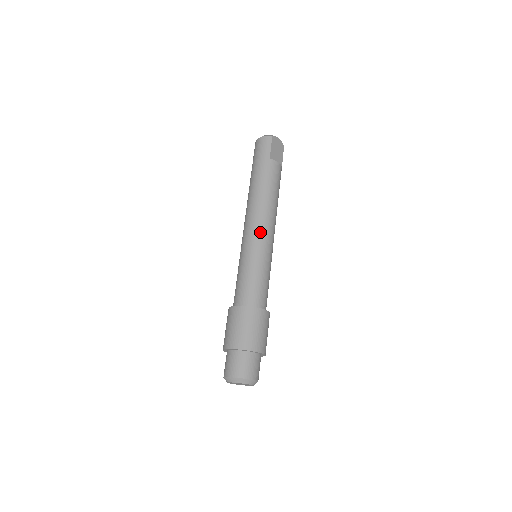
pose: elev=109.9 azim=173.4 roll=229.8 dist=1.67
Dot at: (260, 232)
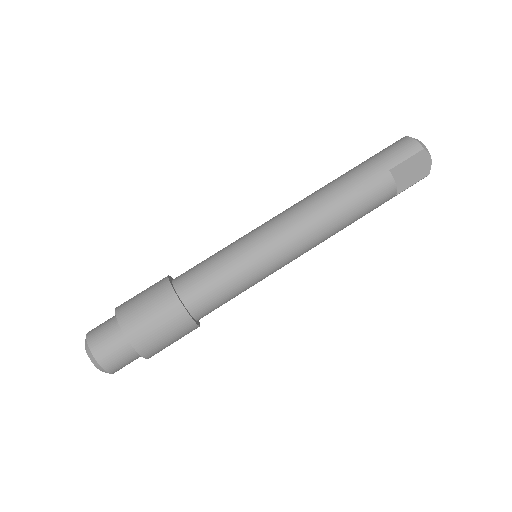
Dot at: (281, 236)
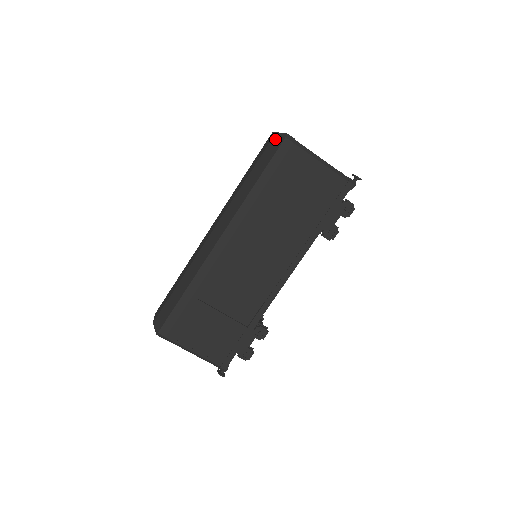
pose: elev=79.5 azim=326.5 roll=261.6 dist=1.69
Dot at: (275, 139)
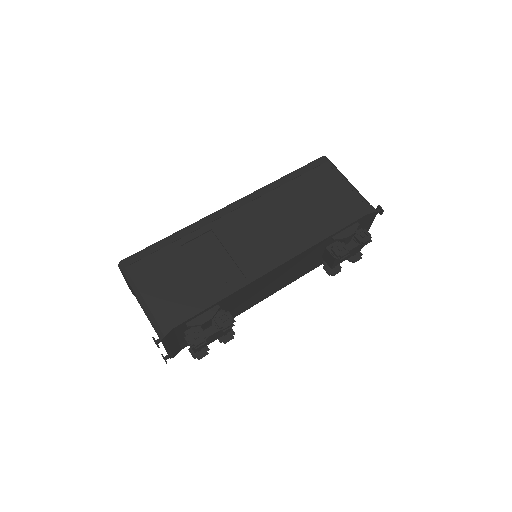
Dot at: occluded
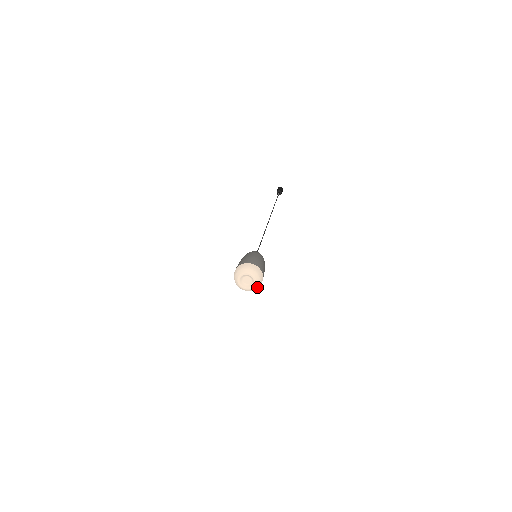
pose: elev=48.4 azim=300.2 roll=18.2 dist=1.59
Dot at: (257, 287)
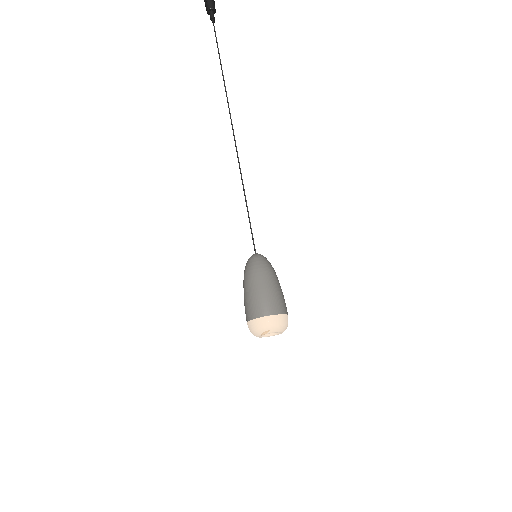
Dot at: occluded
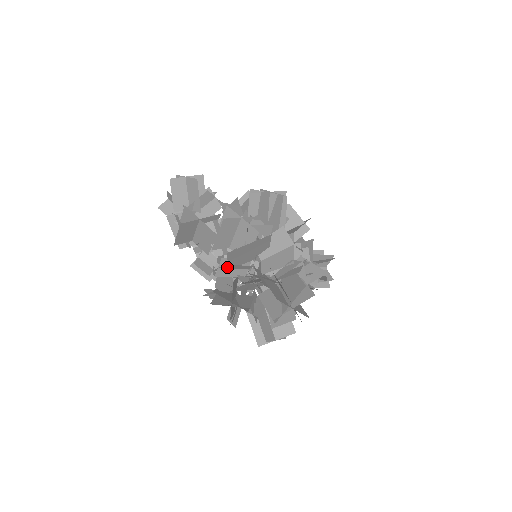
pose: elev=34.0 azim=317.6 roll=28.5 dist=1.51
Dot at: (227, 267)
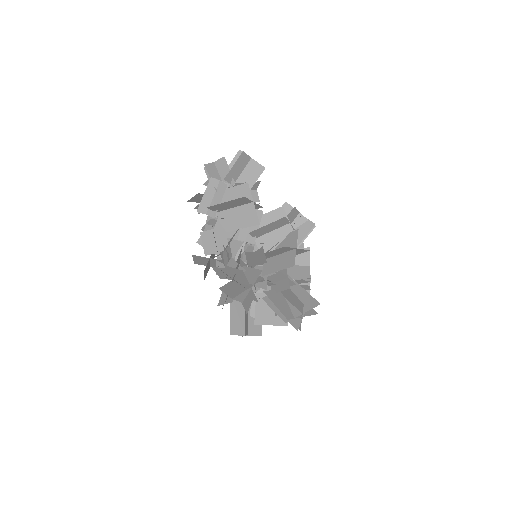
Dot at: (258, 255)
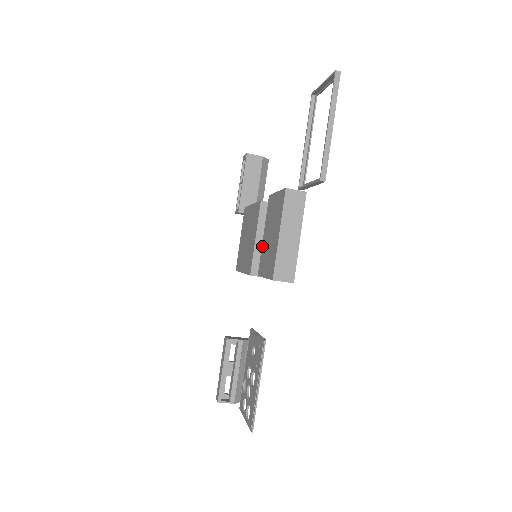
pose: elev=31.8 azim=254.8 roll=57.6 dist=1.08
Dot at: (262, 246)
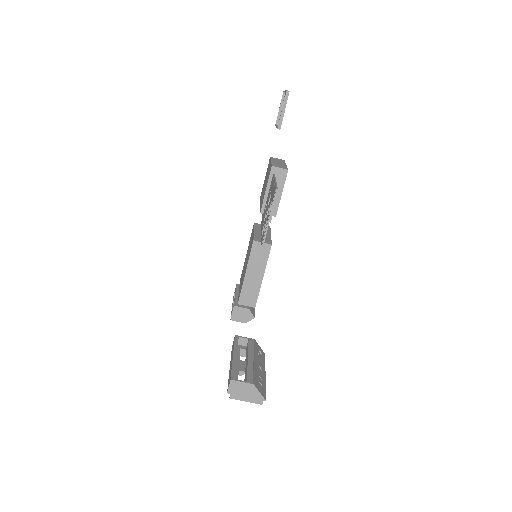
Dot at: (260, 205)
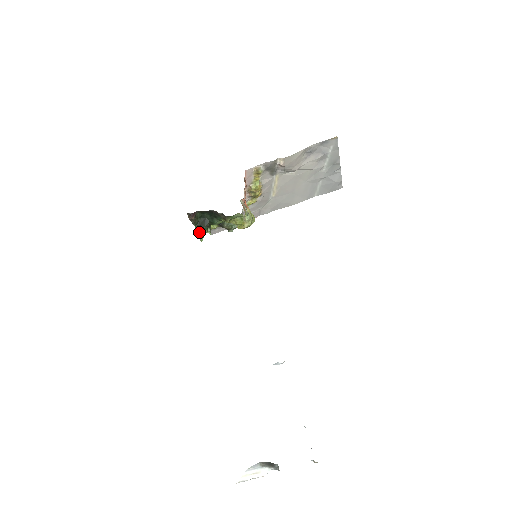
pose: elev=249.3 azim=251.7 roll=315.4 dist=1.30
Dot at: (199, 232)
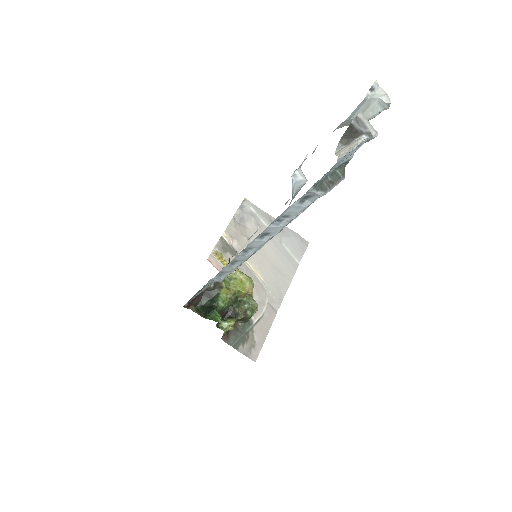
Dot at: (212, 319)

---

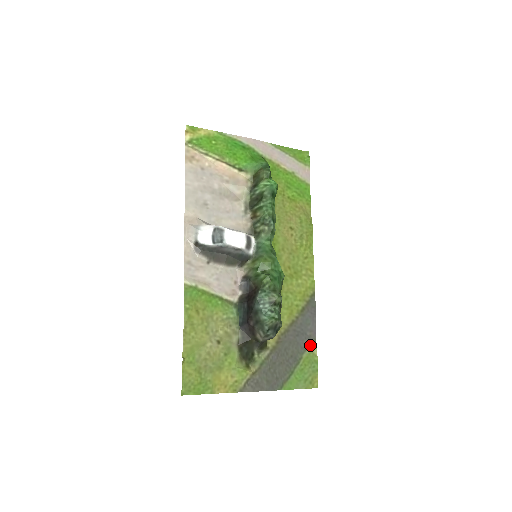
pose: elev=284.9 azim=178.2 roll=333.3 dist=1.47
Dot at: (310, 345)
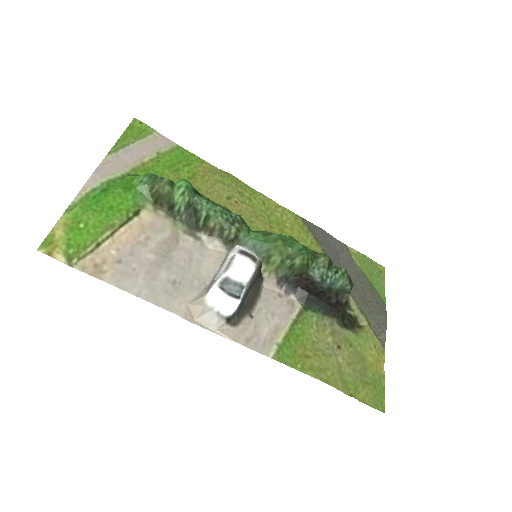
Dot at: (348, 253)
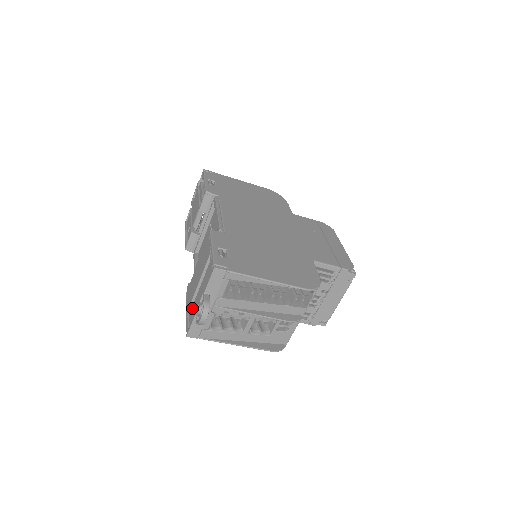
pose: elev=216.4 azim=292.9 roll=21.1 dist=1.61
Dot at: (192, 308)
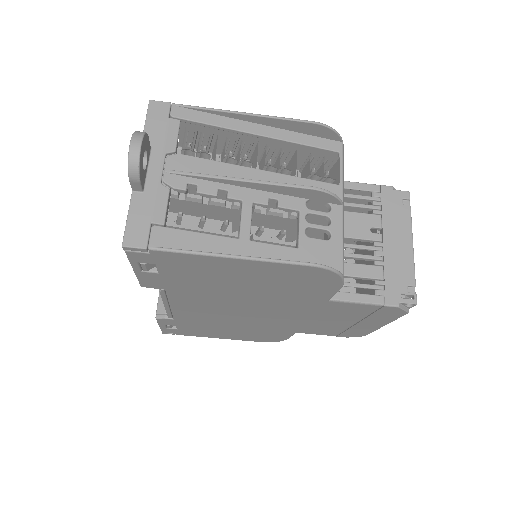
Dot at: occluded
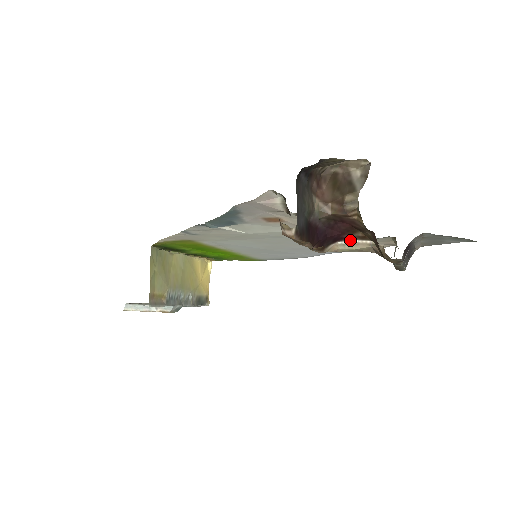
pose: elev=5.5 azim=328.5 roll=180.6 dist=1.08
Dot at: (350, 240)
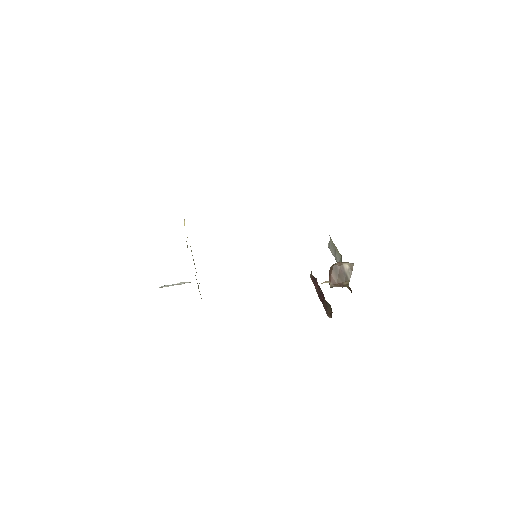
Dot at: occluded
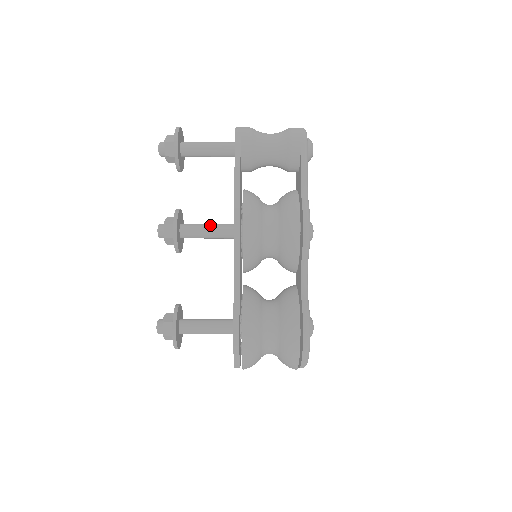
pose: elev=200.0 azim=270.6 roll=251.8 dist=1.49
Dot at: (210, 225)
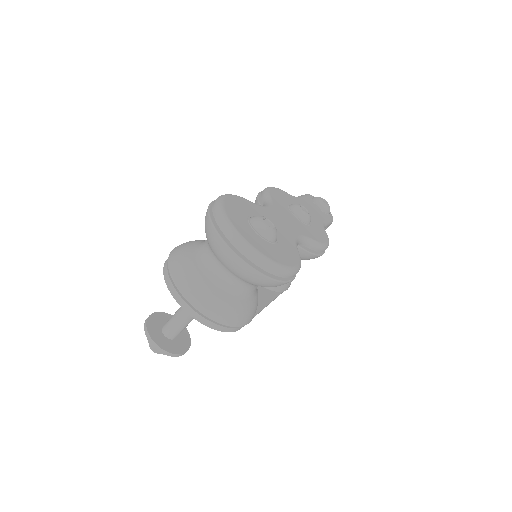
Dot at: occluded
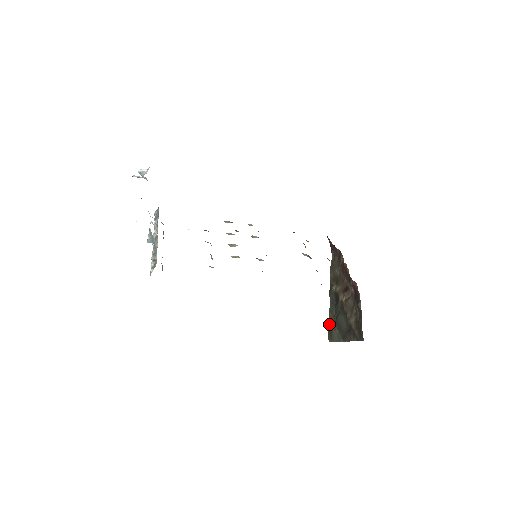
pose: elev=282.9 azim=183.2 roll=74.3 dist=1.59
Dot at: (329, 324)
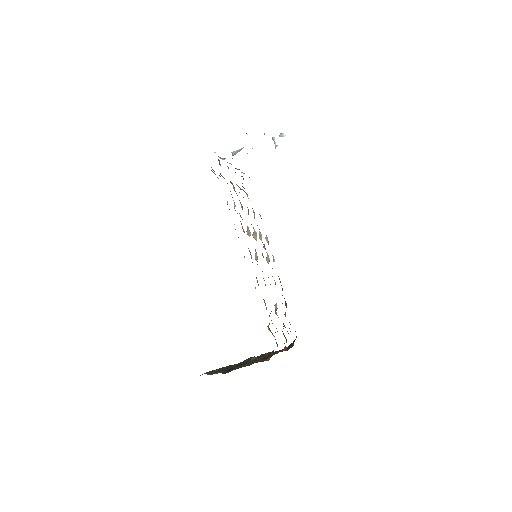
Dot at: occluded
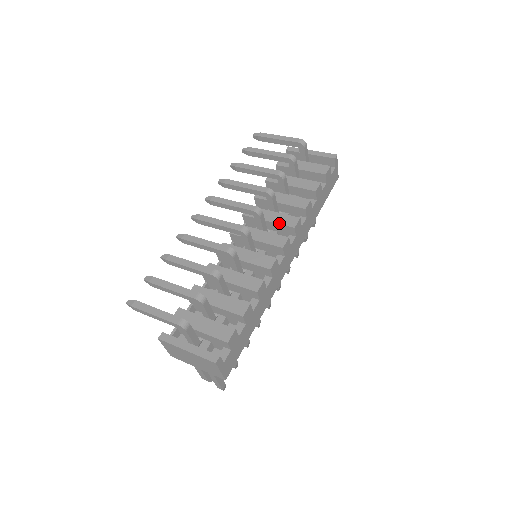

- YOUR OBJECTIVE
Copy verbatim the lines of data starting at the line containing "pose: elev=34.0 azim=317.6" and ending at the line containing "Dot at: (260, 205)", and leave the pictures out of your answer.

- RESPONSE TO THIS EXERCISE
pose: elev=34.0 azim=317.6 roll=28.5 dist=1.51
Dot at: (227, 267)
Dot at: (258, 255)
pose: elev=31.8 azim=254.8 roll=57.6 dist=1.08
Dot at: (262, 246)
Dot at: (260, 205)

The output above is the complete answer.